----- Extract provided

Exercises#
The first exercise is to write a function to calculate the distance between two atoms and use it in the nested loop featured previously.
import numpy as np
def distance(atom1, atom2):
"""
Find the distance between two atoms.
Args:
atom1 (array_like): x, y, z coordinates of atom 1.
atom2 (array_like): x, y, z coordinates of atom 2.
Returns:
(float): distance between atoms 1 and 2.
"""
return np.sqrt(np.sum((atom1 - atom2) ** 2))
atom_1 = [0.1, 0.5, 3.2]
atom_2 = [0.4, 0.5, 2.3]
atom_3 = [-0.3, 0.3, 1.7]
distances = []
atoms = np.array([atom_1, atom_2, atom_3])
for i, a_i in enumerate(atoms):
for j, a_j in enumerate(atoms[i+1:]):
distances.append(distance(a_i, a_j))
print(distances)

----------
----- Excerpted data

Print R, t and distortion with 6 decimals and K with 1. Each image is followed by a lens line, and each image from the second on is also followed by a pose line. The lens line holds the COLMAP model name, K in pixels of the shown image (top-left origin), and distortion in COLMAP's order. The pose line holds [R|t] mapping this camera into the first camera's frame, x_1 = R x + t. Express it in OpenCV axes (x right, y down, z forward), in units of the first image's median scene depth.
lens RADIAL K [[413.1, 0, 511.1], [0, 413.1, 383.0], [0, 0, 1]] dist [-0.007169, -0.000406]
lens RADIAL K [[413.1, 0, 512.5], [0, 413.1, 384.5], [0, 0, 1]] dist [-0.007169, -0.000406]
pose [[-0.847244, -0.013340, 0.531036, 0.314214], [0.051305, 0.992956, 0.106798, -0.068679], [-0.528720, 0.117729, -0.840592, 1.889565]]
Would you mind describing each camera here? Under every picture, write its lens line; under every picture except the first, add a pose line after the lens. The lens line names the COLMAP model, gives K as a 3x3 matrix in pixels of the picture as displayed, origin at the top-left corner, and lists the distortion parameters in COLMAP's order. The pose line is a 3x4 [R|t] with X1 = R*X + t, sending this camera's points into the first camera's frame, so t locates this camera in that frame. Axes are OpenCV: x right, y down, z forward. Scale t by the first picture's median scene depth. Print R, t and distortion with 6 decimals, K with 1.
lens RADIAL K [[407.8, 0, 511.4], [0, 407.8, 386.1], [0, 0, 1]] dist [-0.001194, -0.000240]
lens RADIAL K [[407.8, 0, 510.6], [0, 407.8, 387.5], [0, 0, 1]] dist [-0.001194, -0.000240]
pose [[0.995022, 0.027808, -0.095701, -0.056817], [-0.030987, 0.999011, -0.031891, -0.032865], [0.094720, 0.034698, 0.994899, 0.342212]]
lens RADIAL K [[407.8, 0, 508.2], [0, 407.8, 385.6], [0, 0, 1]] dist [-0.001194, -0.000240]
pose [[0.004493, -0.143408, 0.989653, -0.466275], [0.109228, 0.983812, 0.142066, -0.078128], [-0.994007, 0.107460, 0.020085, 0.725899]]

----------

Apply what you read:
a - Update the part of the exercises text that begins at "return np.sqrt(np.sum((atom1 - atom2)" and stops after "np.array([atom_1, atom_2, atom_3])", changing "distances" to "separations".
b - In the exercises text, what coordinates are assigned to atom_3?

Task-by-task outputs:
a -
return np.sqrt(np.sum((atom1 - atom2) ** 2))
atom_1 = [0.1, 0.5, 3.2]
atom_2 = [0.4, 0.5, 2.3]
atom_3 = [-0.3, 0.3, 1.7]
separations = []
atoms = np.array([atom_1, atom_2, atom_3])

b - [-0.3, 0.3, 1.7]